--- Data excerpts ---
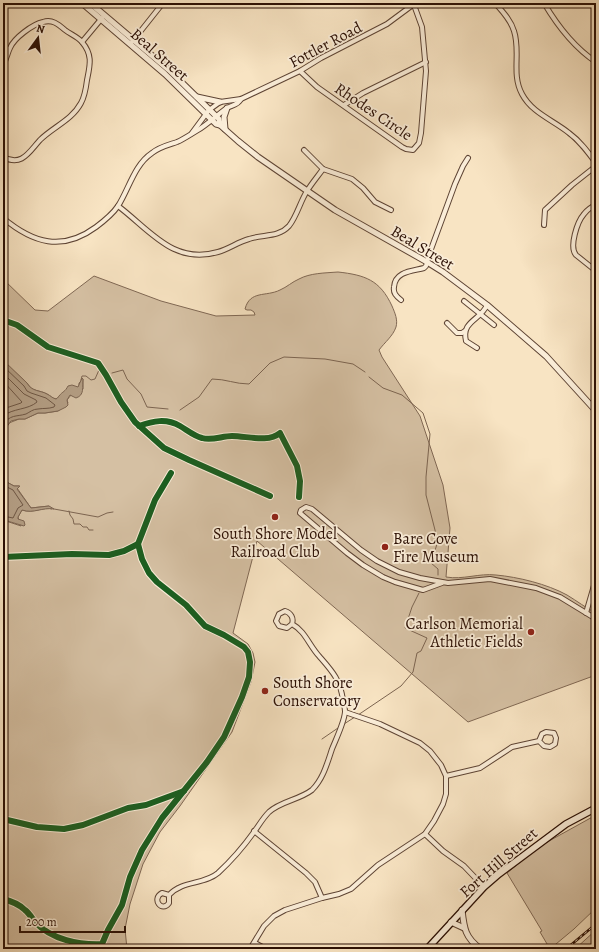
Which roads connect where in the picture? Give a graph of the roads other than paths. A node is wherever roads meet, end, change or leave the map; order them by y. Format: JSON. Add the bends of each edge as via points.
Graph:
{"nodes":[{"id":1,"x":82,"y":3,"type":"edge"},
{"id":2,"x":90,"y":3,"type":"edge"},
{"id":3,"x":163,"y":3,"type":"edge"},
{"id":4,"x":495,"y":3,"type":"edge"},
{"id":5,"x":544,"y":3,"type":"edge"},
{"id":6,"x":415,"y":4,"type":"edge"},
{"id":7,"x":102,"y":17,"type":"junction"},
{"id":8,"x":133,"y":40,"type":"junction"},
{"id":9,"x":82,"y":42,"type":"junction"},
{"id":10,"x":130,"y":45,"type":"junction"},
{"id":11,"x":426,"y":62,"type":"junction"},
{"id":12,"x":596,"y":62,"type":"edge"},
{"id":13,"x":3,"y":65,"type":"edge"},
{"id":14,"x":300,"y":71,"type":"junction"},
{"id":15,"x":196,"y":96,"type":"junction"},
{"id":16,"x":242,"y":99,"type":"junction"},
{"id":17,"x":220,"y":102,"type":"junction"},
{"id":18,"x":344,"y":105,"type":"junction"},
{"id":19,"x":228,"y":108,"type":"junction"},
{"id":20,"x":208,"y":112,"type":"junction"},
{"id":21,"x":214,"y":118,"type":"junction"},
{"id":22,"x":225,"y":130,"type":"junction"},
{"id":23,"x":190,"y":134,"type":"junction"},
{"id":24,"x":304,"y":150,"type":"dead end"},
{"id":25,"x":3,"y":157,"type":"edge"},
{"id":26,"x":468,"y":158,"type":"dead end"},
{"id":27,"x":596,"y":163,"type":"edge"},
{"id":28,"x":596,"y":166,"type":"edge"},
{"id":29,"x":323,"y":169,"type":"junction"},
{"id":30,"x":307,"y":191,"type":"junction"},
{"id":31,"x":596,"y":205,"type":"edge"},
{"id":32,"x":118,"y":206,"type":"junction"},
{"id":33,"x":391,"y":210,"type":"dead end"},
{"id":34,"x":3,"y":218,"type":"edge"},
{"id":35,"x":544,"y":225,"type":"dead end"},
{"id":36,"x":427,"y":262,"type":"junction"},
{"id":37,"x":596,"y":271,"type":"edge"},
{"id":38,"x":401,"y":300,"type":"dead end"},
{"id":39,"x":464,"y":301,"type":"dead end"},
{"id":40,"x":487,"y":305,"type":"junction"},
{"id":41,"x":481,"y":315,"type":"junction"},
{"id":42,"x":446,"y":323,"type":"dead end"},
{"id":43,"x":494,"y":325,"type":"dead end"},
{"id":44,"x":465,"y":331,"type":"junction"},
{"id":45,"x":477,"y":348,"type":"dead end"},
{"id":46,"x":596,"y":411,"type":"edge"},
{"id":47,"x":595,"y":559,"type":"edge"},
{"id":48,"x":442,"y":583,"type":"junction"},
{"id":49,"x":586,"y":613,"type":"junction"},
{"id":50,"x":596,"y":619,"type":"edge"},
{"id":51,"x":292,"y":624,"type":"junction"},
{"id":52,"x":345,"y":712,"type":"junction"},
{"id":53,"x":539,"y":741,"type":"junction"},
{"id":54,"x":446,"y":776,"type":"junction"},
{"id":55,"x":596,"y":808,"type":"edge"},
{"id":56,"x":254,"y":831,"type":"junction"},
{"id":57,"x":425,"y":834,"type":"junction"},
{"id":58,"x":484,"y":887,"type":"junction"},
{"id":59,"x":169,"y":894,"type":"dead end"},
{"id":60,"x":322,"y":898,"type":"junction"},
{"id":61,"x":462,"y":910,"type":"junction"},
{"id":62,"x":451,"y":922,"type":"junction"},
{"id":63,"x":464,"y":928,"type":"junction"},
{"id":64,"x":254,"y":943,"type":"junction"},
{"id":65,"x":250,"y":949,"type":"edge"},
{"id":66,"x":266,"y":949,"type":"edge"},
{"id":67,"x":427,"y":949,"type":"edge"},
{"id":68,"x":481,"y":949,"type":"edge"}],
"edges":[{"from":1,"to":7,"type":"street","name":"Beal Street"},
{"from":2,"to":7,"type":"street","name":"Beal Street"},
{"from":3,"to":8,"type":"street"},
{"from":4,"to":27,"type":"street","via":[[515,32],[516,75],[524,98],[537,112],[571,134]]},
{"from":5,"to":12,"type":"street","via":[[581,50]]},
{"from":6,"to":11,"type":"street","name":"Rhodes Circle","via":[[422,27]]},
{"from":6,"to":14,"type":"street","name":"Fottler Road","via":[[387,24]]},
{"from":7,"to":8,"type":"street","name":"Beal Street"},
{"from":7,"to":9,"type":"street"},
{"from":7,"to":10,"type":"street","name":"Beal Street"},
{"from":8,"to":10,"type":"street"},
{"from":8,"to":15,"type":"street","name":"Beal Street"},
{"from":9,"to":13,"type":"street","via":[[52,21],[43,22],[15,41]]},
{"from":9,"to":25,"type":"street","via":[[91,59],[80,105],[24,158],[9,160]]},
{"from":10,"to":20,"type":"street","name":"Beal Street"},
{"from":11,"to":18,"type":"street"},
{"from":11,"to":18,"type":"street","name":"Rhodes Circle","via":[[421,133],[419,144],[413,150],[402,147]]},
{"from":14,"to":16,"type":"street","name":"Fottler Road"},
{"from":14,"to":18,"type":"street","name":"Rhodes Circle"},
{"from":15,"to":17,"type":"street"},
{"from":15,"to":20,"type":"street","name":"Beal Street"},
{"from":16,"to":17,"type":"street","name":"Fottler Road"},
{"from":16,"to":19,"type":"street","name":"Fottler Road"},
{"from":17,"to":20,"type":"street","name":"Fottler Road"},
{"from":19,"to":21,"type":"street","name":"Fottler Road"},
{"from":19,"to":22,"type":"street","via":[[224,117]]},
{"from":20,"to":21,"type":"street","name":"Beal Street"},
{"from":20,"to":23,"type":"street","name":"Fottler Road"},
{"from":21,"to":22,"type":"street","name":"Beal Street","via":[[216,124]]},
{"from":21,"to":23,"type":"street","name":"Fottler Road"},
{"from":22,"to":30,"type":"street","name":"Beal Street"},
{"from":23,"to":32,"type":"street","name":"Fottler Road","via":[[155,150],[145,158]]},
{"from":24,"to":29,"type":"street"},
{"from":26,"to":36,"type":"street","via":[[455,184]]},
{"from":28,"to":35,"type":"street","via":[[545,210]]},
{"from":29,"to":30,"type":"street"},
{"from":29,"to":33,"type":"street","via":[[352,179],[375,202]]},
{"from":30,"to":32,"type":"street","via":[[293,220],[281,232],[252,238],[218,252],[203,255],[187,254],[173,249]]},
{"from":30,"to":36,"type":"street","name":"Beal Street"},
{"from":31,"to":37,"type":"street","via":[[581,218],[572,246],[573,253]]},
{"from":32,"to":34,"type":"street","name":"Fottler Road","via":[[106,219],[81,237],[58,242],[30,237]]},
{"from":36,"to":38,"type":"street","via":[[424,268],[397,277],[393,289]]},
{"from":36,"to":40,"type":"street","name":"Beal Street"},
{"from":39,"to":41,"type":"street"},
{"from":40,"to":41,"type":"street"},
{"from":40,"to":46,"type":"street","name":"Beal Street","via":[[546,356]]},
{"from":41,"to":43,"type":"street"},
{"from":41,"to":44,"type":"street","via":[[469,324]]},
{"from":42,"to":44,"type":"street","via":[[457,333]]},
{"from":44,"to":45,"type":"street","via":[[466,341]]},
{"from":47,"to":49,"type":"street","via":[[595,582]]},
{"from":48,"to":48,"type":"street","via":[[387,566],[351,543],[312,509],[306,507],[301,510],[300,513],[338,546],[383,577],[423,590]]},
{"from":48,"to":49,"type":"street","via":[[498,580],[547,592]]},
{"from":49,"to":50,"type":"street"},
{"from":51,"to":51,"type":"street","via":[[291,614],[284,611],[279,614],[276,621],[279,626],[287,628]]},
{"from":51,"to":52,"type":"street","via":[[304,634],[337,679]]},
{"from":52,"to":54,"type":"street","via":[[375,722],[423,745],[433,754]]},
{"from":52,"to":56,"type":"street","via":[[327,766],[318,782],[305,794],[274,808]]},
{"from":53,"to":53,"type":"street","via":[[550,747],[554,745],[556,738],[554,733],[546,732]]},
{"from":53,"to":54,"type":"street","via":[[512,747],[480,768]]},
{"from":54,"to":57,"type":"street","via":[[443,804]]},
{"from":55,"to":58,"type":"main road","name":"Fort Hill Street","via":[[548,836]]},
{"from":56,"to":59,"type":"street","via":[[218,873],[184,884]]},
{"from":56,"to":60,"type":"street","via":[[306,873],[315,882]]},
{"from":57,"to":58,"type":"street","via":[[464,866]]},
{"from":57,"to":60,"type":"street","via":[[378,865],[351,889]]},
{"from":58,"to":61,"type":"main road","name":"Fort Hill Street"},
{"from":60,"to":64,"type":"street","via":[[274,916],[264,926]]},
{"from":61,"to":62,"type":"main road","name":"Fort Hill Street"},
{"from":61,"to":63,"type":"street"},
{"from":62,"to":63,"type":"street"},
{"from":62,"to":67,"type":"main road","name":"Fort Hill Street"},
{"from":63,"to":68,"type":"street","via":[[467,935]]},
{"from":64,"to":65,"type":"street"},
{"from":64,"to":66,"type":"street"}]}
==
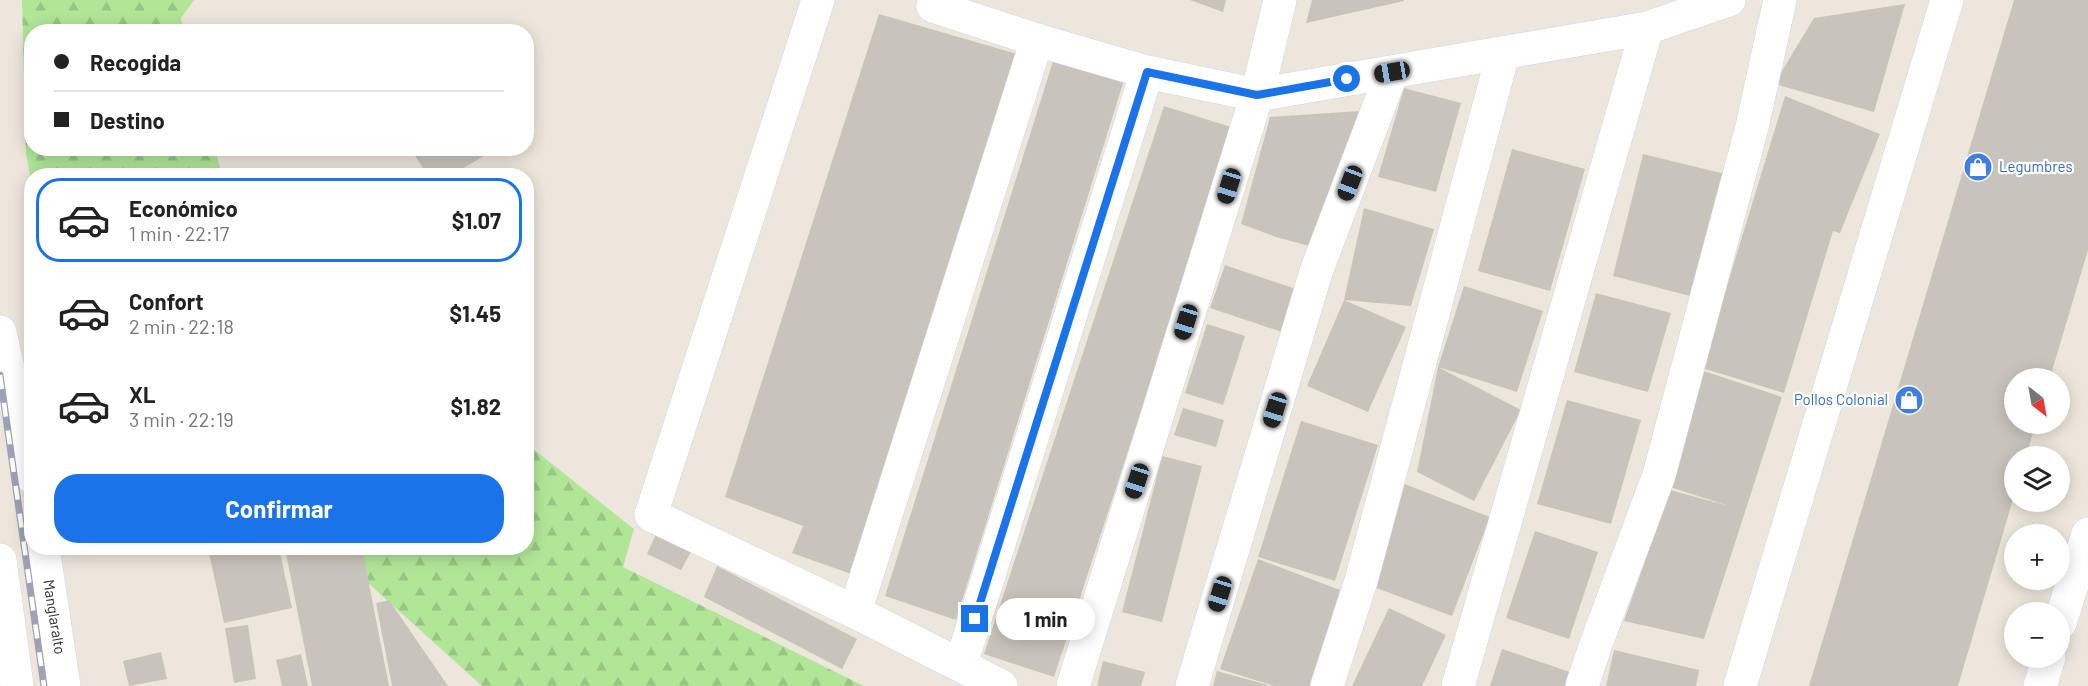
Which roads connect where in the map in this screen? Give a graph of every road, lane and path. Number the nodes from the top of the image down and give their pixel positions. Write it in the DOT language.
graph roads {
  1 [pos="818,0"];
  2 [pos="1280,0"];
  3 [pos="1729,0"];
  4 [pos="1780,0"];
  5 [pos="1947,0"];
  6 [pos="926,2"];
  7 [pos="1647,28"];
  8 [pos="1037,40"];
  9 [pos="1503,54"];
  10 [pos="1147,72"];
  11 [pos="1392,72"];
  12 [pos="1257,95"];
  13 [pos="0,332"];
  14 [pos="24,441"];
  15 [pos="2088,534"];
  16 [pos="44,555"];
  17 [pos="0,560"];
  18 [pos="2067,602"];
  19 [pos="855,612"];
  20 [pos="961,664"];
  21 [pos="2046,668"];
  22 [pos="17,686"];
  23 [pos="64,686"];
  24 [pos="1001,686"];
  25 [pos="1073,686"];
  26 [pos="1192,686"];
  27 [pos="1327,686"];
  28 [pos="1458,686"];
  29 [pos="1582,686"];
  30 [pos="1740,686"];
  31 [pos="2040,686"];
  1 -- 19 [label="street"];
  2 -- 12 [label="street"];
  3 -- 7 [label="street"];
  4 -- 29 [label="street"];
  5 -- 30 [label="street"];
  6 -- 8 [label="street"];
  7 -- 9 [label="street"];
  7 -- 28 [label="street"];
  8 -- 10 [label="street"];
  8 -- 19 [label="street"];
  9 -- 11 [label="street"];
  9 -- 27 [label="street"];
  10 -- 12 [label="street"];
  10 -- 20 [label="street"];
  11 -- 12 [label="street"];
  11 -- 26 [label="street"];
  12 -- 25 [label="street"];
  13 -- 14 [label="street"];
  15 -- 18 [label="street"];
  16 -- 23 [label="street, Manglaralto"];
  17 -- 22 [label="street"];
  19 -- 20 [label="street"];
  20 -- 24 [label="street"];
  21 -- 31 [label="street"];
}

--- Work instructions ---
Where a line of the listing holds "connect", show that line.

--- Answer to this task ---
Which roads connect where in the picture? Give a graph of the roads other than paths. A node is wherever roads meet, end, change or leave the map; order them by y. Format: JSON. Add the bends of each edge as via points.
Which roads connect where in the map in this screen? Give a graph of every road, lane and path. Number the nodes from the top of the image down and give their pixel positions. Write it in the DOT language.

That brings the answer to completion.